In fact the best sex we ever had
was after we argued about the existence of a god
and for a long time I felt like we
weren’t kneeling at the same altar
but in the end you told me no matter what
you had met your match with me
To begin with, WHAT I TOLD FRANK, is less a collection of separate poems, but rather one long unbroken piece of epyllia, like an Eve of St Agnes or something like that. The vast majority of the stanzas are in short, solid blocks of unrhyming free verse. In these Megan operates her mental music is if it were the drone of Milton’s epic organ, monotone but certainly not monotonous. She is gritty, & urban, but not in the cliched way of so many contemporary poets; for her angst contains beauty.
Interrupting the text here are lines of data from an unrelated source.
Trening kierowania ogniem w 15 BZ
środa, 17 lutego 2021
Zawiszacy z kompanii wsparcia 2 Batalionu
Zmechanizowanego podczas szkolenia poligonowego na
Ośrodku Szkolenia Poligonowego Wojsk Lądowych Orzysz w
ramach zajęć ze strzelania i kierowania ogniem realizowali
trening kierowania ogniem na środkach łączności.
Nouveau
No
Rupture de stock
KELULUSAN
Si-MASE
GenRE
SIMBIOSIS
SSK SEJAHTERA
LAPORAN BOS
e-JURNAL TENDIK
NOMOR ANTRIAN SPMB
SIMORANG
A product of youthful punkdom’s spit & distortion, the residues of those sweaty speed-fuel’d nights linger in her unglamorous lines, as does a woman completely aghast at the world she lives in – but is either too afraid, too drunk or too comfortable to escape. Some of her stanzas were brilliant, some were a little abstract – perhaps on purpose, like a diazepam dream – & it was rare that a complete poem had a full complement of those brilliant stanzas. Her efforts that did were, in the main, Megan’s more dramatic pieces, such as the fantastic I’VE NEVER BEEN GOOD AT PARTIES.
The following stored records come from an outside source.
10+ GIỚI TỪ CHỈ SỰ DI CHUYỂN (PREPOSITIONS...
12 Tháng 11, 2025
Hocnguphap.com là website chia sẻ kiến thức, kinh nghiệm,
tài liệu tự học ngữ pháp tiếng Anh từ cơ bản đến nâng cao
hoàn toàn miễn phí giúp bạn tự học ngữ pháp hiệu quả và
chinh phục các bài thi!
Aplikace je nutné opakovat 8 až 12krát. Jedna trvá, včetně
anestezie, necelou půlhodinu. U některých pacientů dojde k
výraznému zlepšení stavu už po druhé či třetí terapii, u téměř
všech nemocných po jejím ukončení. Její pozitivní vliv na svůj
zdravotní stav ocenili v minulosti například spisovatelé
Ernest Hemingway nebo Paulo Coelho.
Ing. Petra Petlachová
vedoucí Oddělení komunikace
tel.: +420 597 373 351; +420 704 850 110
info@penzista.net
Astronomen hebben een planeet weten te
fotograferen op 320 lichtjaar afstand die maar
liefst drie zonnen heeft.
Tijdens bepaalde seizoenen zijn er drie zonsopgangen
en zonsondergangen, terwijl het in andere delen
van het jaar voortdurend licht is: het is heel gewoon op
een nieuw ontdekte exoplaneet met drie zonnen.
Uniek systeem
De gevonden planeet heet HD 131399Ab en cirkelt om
The poem has a final stanza which reads; ‘the shaking soul was the first / to answer the door / the most sober / but when it opened I sighed with relief / grabbed my coat / & followed Frank back out of the door.’ Frank, of course, is Megan’s muse, & companion through their shar’d Glaswegian half-life; & the whole collection is some kind of paean to her imperfect love for Frank who flutters in & out of her creative window like the Raven in Poe’s masterpiece & on the front cover of Megan’s book itself. In the next poem we gain an excellent flavor of her polluted love for Frank;
I can’t write today
when I wash my hands
waiting for the sting of bar work from the night before
I can’t feel the cuts on my fingers
As we wander through the moody, graphic, polaroid novel of Megan’s poetic art, we find her to be an uncomplicatedly natural poet. She extends her metaphors effortlessly. She is definitely neurotic, & obviously a chain-smoker – there seems to be at least one reference to cigarettes in every poem. She is also hypersensitive & hyper-accurate in her observations of the mundane & the marvelous, all of which intrigue Megan but ultimately bore her. But not us, by the way, we’re not bored at all; for she is blessed with the Bukowski droll, the melody melancholic of Barrett-Browning, polished off with the prettiness of Auden. A fascinating book which deserves several reads before, one hopes, the next collection is out. The bar is set very high now, however, so good luck Megan Mccorquodale!